=== RAW DATA ===
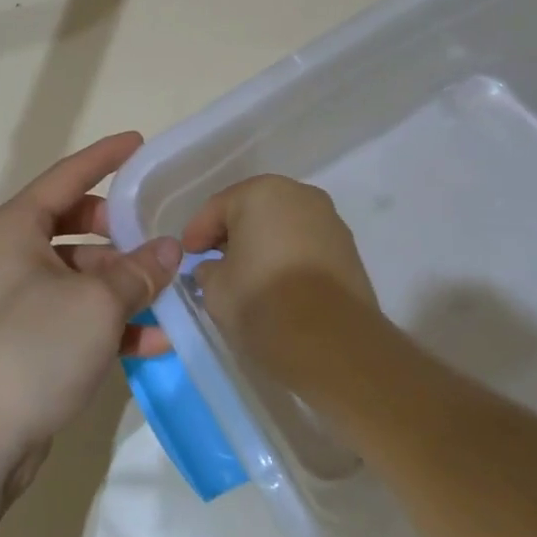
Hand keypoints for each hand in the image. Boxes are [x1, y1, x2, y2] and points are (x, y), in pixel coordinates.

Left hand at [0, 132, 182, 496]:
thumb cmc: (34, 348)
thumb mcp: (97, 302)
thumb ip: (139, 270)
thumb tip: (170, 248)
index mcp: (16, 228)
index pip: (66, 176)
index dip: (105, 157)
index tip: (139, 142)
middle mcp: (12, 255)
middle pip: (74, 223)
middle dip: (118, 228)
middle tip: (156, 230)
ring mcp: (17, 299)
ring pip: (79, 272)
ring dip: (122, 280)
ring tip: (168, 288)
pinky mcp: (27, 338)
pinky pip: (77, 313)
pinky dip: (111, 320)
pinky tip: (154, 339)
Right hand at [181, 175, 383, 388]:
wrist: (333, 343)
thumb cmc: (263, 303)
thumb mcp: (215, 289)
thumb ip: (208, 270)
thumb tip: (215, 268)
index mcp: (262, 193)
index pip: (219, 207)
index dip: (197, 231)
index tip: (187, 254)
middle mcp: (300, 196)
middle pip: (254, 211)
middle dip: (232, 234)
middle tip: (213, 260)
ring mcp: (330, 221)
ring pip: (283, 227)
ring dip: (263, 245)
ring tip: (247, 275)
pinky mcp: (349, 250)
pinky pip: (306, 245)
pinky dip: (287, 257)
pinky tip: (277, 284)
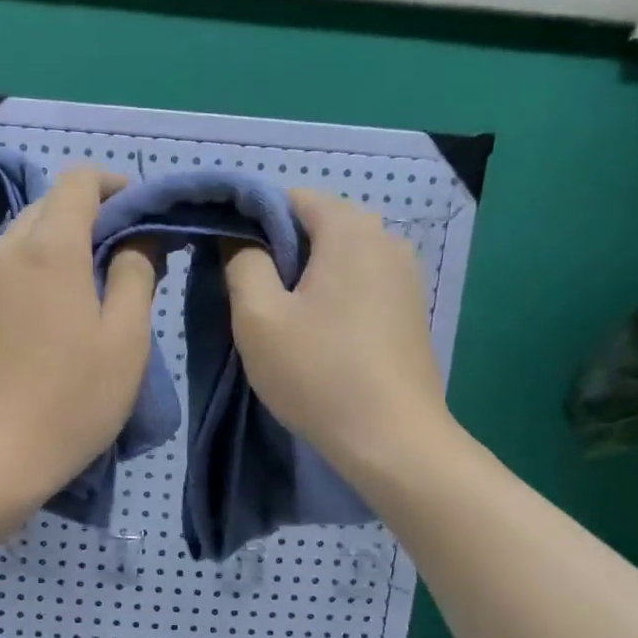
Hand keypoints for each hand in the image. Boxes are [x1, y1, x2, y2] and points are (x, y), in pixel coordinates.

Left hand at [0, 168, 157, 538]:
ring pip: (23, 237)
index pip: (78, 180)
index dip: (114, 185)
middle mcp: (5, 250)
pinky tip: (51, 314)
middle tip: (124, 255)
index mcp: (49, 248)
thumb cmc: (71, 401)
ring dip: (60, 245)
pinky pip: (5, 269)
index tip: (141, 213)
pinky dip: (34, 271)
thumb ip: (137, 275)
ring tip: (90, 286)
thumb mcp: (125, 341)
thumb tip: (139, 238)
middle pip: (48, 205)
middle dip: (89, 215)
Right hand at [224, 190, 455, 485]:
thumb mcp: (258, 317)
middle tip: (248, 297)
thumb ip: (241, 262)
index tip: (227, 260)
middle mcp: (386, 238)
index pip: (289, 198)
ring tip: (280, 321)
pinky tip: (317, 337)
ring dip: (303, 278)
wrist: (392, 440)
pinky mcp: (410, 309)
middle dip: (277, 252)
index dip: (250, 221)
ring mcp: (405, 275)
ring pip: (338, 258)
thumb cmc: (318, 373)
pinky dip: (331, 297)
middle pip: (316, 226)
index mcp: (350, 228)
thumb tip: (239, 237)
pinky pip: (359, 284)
===
AIM OF THE TASK
Reproduce the material exactly; keep pictures out.

ANSWER SECTION
Hand keypoints for each hand in the image. Boxes are [x1, y1, x2, y2] and points are (x, y), in pixel coordinates.

Left hand at [0, 132, 182, 496]:
thumb cmc: (34, 348)
thumb mcp: (97, 302)
thumb ip: (139, 270)
thumb tip: (170, 248)
index mcp: (16, 228)
index pip: (66, 176)
index dip: (105, 157)
index tip: (139, 142)
middle mcp: (12, 255)
middle pip: (74, 223)
middle dip: (118, 228)
middle tip: (156, 230)
ring mcp: (17, 299)
ring pip: (79, 272)
ring dip: (122, 280)
ring tip: (168, 288)
pinky mcp: (27, 338)
pinky pip: (77, 313)
pinky dip: (111, 320)
pinky tip: (154, 339)
Right hand at [181, 175, 383, 388]:
wrist: (333, 343)
thumb cmc: (263, 303)
thumb mcp: (215, 289)
thumb ip: (208, 270)
thumb tip: (215, 268)
index mcp: (262, 193)
index pip: (219, 207)
index dip: (197, 231)
index tip: (187, 254)
middle mcp: (300, 196)
middle pip: (254, 211)
middle dip: (232, 234)
middle tip: (213, 260)
ring mcp: (330, 221)
ring pip: (283, 227)
ring dip: (263, 245)
ring tip: (247, 275)
pinky mcp: (349, 250)
pinky pip: (306, 245)
pinky dip: (287, 257)
pinky tip: (277, 284)
Hand keypoints for each hand in the image. Boxes are [x1, y1, x2, y2] and points are (x, y), in pixel coordinates.

Left hand at [0, 168, 157, 538]:
ring pip: (23, 237)
index pip: (78, 180)
index dip: (114, 185)
middle mcp: (5, 250)
pinky tip: (51, 314)
middle tip: (124, 255)
index mcp: (49, 248)
thumb cmc: (71, 401)
ring dip: (60, 245)
pinky pip: (5, 269)
index tip: (141, 213)
pinky dip: (34, 271)
thumb ip: (137, 275)
ring tip: (90, 286)
thumb mcp: (125, 341)
thumb tip: (139, 238)
middle pip: (48, 205)
middle dip: (89, 215)
Right hand at [224, 190, 455, 485]:
thumb mcp: (258, 317)
middle tip: (248, 297)
thumb ip: (241, 262)
index tip: (227, 260)
middle mcp: (386, 238)
index pip: (289, 198)
ring tip: (280, 321)
pinky tip: (317, 337)
ring dip: (303, 278)
wrist: (392, 440)
pinky mcp: (410, 309)
middle dip: (277, 252)
index dip: (250, 221)
ring mcp: (405, 275)
ring pip: (338, 258)
thumb cmc: (318, 373)
pinky dip: (331, 297)
middle pip: (316, 226)
index mcp: (350, 228)
thumb tip: (239, 237)
pinky pip: (359, 284)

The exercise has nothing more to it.